Network News Spring 1987, Vol. 1 No. 1
Site News

A growing concern over whether or not mid-latitude, U.S. alpine regions will be susceptible to damage from acid deposition caused the U.S. Forest Service arid other regional scientists to turn to the University of Colorado LTER program (CULTER) for help. The current hypothesis suggests that extant levels of acid deposition in the sensitive Colorado mountains will lead to soil acidification and adverse affects to the biota of the alpine within decades. The CULTER understanding of soil-water process chemistry, water and soils databases, and results from our long-term low-level, simulated acid rain experiments are in great demand by regional scientists. While common sense suggests acidification is likely, especially when the present acid deposition loading rates and the prevalence of granitic/gneissic parent rocks are considered, we now have good reasons to seriously doubt the conventional prediction of inevitable acidification.

During the summer of 1986 a new series of long- term experimental plots designed to link the Ridge and Valley continuation experiments (from LTER-l) were established.
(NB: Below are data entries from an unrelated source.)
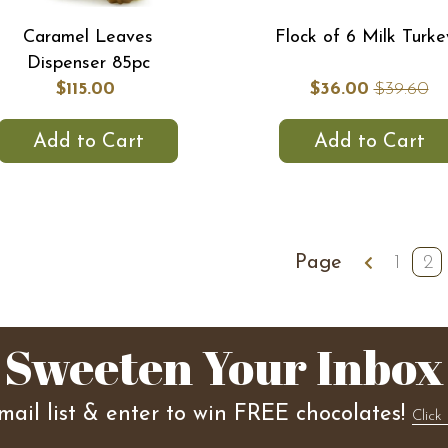
Caramel Leaves
Flock of 6 Milk Turke
Dispenser 85pc
$115.00
$36.00
$39.60
Add to Cart
Add to Cart
Page
1
2
Sweeten Your Inbox
mail list & enter to win FREE chocolates!
Click 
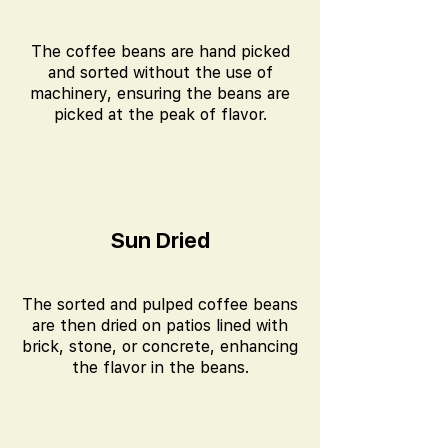
The coffee beans are hand picked
and sorted without the use of
machinery, ensuring the beans are
picked at the peak of flavor.
Sun Dried
The sorted and pulped coffee beans
are then dried on patios lined with
brick, stone, or concrete, enhancing
the flavor in the beans.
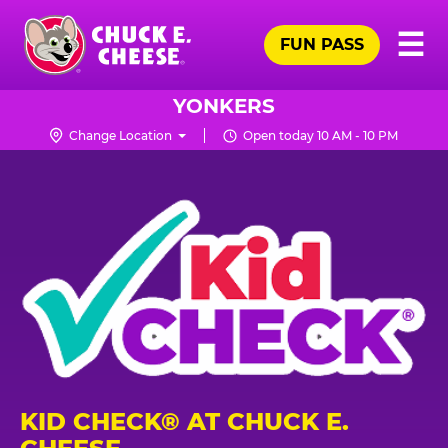
Skip
Pr
☰
to
FUN PASS
Me
Chuck
main
E.
content
Cheese
YONKERS
Logo
Change Location
Open today 10 AM - 10 PM
KID CHECK® AT CHUCK E.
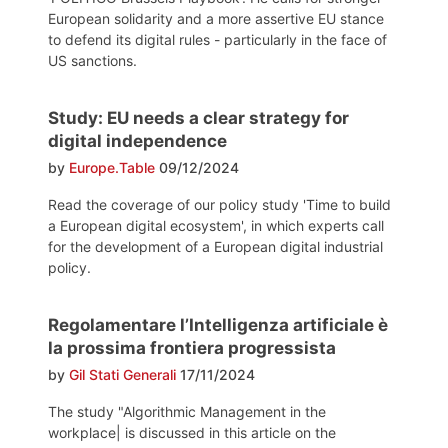
European solidarity and a more assertive EU stance
to defend its digital rules - particularly in the face of
US sanctions.
Study: EU needs a clear strategy for
digital independence
by
Europe.Table
09/12/2024
Read the coverage of our policy study 'Time to build
a European digital ecosystem', in which experts call
for the development of a European digital industrial
policy.
Regolamentare l’Intelligenza artificiale è
la prossima frontiera progressista
by
Gil Stati Generali
17/11/2024
The study "Algorithmic Management in the
workplace| is discussed in this article on the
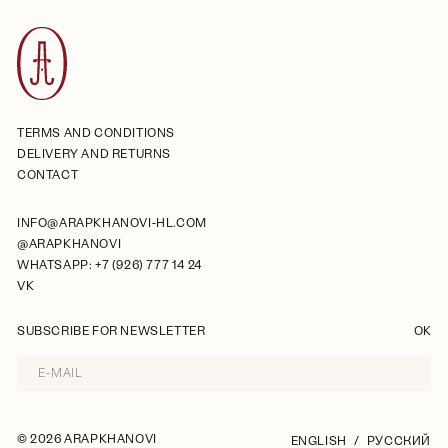
TERMS AND CONDITIONS
DELIVERY AND RETURNS
CONTACT
INFO@ARAPKHANOVI-HL.COM
@ARAPKHANOVI
WHATSAPP: +7 (926) 777 14 24
VK
SUBSCRIBE FOR NEWSLETTER
OK
©
2026 ARAPKHANOVI
ENGLISH
РУССКИЙ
These manipulation plots, known as the Martinelli Slope Plots, are physically tied to the long-term and continuing micro-watershed studies of Dr. Nelson Caine. Monitoring of soil-water chemistry for nutrient flux will test our theories on the resistance and resilience of alpine communities to disturbance. Disturbances include a major anthropogenic impact, trampling, and a major natural impact -- gopher invasion. Complete denudation by cryogenic freezing as a control will separate the effects of vegetation removal from trampling compaction effects.

Important new long-term, climatic databases were discovered in 1986. The first, a climate record dating from 1910 at Silver Lake (3,115 m), a site near our current study areas, was uncovered in the U.S. Weather Bureau archives. This discovery resulted, in part, from Dr. Thomas Karl’s attendance at the January 1986 Database Meeting at Jornada and his efforts following the meeting. The second discovery was a Soil Conservation Service database going back to 1938 for a snow course near our study area.

Dr. Donald (Skip) Walker, Institute of Arctic and Alpine Research Plant Laboratory has joined the CULTER team. Skip’s expertise is in geographic information systems and landscape mapping and modeling, especially of Arctic regions.

“A Hierarchical Conceptual Model of the Alpine Geosystem” (French, N.R., Arctic and Alpine Research 18:133-149) presents CULTER’s efforts to conceptualize the immense complexities of the alpine geosystem. The hierarchical model links spatial levels from the space required by a single organism to 100s of kilometers, the size of a watershed, and temporal scales from diurnal to 10,000s of years. Climate and hydrology plus geochemical processes are seen as driving variables linking all levels of the hierarchy. Modifications of this model would be applicable at all sites and reprints are available on request.